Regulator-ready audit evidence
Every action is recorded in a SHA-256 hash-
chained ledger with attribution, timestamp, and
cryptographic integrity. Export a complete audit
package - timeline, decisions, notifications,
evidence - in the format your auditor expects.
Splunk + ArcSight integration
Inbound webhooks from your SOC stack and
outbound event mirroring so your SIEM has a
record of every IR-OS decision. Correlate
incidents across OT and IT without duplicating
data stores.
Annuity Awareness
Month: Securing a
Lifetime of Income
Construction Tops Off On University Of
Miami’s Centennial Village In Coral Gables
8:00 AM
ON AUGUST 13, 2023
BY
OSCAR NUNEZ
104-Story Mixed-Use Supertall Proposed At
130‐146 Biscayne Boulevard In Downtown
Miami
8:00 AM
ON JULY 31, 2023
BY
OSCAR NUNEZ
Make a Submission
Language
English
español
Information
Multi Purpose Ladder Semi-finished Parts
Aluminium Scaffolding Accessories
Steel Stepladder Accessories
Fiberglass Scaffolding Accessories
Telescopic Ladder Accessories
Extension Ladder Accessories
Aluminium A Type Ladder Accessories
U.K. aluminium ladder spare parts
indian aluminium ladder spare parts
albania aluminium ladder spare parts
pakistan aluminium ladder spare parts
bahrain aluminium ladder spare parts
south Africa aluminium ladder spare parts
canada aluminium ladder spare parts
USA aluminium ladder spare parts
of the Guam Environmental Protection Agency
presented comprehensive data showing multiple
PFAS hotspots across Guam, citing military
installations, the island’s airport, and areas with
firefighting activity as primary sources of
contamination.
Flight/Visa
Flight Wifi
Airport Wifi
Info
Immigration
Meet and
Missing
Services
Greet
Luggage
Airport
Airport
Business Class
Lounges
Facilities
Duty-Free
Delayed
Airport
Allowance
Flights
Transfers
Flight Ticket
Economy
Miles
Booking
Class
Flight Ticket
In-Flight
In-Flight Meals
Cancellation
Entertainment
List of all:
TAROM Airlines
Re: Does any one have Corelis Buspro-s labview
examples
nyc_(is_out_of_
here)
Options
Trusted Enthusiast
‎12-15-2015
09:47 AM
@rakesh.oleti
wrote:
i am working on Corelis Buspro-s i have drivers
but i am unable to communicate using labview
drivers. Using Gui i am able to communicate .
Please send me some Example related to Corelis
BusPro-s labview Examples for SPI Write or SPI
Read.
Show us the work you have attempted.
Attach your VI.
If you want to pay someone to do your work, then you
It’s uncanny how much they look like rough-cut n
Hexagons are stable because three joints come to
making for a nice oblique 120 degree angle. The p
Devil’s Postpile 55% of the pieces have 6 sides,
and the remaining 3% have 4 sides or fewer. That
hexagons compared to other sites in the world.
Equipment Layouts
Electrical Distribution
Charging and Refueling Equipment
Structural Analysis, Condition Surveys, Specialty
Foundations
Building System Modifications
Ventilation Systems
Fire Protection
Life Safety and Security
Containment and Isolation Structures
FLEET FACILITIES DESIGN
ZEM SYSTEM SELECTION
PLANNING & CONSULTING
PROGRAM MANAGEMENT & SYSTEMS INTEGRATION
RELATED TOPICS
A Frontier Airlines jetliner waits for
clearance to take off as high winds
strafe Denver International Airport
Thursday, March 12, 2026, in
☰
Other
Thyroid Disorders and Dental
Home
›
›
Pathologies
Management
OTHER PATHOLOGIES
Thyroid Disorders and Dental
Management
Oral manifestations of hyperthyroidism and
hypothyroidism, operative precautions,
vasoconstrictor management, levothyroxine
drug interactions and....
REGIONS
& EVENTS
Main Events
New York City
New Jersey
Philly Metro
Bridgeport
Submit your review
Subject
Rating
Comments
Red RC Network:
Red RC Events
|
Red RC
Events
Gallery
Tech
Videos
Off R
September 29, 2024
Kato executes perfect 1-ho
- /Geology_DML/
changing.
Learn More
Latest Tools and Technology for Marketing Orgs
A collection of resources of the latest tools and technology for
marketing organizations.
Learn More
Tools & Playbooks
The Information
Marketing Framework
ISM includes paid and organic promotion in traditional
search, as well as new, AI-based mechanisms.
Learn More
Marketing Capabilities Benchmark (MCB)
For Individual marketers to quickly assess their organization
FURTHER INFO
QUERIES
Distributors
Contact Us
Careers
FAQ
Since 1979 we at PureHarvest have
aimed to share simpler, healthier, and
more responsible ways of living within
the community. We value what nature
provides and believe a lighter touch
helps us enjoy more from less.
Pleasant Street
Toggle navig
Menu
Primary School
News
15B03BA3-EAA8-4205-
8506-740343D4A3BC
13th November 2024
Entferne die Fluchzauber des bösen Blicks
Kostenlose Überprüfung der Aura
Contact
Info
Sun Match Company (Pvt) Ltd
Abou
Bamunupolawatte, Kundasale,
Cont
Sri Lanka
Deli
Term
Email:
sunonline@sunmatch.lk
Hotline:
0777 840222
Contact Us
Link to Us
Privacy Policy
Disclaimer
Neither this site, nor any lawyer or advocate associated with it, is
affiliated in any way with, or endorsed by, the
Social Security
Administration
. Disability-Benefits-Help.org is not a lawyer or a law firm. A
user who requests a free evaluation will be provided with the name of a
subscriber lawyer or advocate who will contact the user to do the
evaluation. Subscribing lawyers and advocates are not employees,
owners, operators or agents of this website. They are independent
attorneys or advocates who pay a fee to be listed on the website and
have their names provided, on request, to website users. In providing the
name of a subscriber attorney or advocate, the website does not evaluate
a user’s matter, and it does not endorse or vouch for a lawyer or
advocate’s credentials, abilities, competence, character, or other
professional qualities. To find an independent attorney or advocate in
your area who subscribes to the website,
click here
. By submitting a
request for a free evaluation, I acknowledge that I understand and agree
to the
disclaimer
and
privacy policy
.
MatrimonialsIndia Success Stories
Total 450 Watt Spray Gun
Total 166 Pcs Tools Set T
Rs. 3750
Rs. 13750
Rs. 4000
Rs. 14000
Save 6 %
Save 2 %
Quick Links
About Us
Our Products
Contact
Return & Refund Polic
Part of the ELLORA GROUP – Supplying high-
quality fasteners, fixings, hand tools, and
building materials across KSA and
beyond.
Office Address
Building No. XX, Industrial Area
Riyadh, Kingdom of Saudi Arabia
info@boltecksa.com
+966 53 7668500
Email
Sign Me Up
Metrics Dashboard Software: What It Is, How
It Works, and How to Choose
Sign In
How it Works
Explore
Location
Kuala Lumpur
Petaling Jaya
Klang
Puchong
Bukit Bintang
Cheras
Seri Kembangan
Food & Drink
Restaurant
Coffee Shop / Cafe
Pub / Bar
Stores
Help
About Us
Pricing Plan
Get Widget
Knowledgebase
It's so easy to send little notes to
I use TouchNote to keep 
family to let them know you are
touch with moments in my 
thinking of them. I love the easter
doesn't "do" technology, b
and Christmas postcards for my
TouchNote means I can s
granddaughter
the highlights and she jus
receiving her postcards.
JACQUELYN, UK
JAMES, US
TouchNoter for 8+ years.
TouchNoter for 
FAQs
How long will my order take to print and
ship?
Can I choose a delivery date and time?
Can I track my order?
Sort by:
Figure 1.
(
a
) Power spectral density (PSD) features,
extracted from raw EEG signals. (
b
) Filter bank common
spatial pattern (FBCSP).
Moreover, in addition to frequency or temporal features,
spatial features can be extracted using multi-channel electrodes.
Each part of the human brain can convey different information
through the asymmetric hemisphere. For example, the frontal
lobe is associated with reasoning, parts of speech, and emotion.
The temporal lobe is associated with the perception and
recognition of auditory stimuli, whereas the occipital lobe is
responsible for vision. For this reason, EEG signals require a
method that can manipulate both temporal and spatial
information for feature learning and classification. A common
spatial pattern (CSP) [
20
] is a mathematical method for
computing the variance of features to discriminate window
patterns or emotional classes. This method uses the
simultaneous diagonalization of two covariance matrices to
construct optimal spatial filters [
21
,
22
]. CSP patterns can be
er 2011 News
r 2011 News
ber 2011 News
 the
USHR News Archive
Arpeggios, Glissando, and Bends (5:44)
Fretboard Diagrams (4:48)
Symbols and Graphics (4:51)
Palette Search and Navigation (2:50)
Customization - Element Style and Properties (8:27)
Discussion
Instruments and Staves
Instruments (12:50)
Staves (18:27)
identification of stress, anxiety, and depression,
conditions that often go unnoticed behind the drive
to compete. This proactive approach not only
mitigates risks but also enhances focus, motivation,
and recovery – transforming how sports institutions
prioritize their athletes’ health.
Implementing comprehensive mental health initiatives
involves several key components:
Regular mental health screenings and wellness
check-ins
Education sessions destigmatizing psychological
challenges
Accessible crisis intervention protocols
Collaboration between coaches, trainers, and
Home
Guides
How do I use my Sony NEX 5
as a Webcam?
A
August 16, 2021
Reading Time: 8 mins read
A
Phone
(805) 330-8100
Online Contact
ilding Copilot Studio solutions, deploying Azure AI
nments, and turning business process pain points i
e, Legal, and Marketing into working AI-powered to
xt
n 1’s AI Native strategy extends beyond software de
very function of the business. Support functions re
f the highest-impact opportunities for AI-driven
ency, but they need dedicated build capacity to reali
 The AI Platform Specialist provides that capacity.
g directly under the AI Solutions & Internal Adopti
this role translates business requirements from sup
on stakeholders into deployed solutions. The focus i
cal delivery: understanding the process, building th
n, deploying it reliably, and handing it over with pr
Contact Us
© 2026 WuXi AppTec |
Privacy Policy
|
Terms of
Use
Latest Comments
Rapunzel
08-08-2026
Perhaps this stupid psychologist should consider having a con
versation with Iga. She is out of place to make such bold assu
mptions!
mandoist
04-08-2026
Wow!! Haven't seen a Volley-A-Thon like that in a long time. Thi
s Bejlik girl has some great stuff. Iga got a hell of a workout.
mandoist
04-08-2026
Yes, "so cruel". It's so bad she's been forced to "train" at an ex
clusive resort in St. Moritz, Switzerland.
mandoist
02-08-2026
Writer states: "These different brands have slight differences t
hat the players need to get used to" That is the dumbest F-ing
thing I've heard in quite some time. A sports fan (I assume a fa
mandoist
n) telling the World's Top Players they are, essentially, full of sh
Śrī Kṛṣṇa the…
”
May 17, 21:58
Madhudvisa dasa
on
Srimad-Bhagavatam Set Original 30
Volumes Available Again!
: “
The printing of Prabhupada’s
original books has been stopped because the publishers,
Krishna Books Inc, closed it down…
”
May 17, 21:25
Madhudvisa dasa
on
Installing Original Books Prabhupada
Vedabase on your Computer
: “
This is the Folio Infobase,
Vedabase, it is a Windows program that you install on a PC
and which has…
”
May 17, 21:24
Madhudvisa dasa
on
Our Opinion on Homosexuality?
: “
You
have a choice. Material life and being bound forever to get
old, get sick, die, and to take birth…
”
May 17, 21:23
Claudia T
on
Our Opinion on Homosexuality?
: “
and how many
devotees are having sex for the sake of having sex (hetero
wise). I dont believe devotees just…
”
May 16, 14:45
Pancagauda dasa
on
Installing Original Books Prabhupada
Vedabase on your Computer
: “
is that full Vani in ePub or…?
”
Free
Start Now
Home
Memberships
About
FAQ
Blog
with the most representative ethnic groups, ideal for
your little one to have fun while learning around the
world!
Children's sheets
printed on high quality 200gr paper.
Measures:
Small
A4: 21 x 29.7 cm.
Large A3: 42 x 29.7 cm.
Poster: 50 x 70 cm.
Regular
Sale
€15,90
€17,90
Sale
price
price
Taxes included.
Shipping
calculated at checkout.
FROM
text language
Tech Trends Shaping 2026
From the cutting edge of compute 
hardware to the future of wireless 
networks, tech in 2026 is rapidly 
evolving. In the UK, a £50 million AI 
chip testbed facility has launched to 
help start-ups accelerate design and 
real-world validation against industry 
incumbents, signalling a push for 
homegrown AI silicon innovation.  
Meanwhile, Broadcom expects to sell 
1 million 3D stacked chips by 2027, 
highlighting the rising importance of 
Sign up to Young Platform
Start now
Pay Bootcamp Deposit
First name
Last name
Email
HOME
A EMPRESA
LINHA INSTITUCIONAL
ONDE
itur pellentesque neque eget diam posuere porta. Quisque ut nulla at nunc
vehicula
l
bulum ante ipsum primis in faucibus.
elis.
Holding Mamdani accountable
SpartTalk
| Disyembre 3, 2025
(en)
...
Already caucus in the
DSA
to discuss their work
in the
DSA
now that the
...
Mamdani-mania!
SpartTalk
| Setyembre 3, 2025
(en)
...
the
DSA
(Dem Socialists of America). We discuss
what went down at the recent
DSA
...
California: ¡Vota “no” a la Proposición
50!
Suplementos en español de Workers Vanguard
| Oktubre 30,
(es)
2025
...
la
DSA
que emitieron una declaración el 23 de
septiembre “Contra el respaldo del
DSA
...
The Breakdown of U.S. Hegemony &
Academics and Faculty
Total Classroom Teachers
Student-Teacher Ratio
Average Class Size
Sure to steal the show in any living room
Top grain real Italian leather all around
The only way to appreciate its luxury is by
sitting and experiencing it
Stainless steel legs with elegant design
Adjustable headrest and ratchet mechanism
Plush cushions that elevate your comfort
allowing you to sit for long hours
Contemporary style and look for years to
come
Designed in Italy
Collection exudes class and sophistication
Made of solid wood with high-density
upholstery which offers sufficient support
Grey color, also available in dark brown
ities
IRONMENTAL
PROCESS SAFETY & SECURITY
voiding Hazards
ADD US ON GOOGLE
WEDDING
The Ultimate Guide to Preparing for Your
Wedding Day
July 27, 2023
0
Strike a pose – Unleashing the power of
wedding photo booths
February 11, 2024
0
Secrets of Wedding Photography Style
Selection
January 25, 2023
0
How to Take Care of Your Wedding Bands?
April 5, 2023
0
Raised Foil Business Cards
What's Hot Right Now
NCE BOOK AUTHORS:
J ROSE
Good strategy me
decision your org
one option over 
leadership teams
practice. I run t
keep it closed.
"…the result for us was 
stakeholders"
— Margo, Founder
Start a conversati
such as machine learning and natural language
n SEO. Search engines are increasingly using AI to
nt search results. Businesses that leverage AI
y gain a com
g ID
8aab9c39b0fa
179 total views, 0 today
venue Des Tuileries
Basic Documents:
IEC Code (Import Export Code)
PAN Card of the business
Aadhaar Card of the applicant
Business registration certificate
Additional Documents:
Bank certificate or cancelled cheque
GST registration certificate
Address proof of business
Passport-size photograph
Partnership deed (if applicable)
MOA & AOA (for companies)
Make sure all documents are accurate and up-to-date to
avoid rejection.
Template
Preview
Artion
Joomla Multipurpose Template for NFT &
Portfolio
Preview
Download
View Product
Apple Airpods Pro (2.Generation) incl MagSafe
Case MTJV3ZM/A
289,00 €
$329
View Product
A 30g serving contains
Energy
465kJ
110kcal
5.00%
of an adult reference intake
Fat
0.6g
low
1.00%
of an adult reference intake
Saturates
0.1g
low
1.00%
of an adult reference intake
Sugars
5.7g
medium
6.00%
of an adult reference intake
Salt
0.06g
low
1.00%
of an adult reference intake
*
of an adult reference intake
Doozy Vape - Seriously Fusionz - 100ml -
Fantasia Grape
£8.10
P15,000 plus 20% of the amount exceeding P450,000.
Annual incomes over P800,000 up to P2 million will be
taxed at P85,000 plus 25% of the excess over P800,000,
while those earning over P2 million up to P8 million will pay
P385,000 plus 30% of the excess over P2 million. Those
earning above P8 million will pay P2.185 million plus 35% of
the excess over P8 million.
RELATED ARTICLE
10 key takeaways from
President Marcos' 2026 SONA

Your instructions:
The lines to retype, exactly and only, run from the first line of the material through the line with "U.K. aluminium ladder spare parts".

Solution to the problem:
Regulator-ready audit evidence
Every action is recorded in a SHA-256 hash-
chained ledger with attribution, timestamp, and
cryptographic integrity. Export a complete audit
package - timeline, decisions, notifications,
evidence - in the format your auditor expects.
Splunk + ArcSight integration
Inbound webhooks from your SOC stack and
outbound event mirroring so your SIEM has a
record of every IR-OS decision. Correlate
incidents across OT and IT without duplicating
data stores.
Annuity Awareness
Month: Securing a
Lifetime of Income
Construction Tops Off On University Of
Miami’s Centennial Village In Coral Gables
8:00 AM
ON AUGUST 13, 2023
BY
OSCAR NUNEZ
104-Story Mixed-Use Supertall Proposed At
130‐146 Biscayne Boulevard In Downtown
Miami
8:00 AM
ON JULY 31, 2023
BY
OSCAR NUNEZ
Make a Submission
Language
English
español
Information
Multi Purpose Ladder Semi-finished Parts
Aluminium Scaffolding Accessories
Steel Stepladder Accessories
Fiberglass Scaffolding Accessories
Telescopic Ladder Accessories
Extension Ladder Accessories
Aluminium A Type Ladder Accessories
U.K. aluminium ladder spare parts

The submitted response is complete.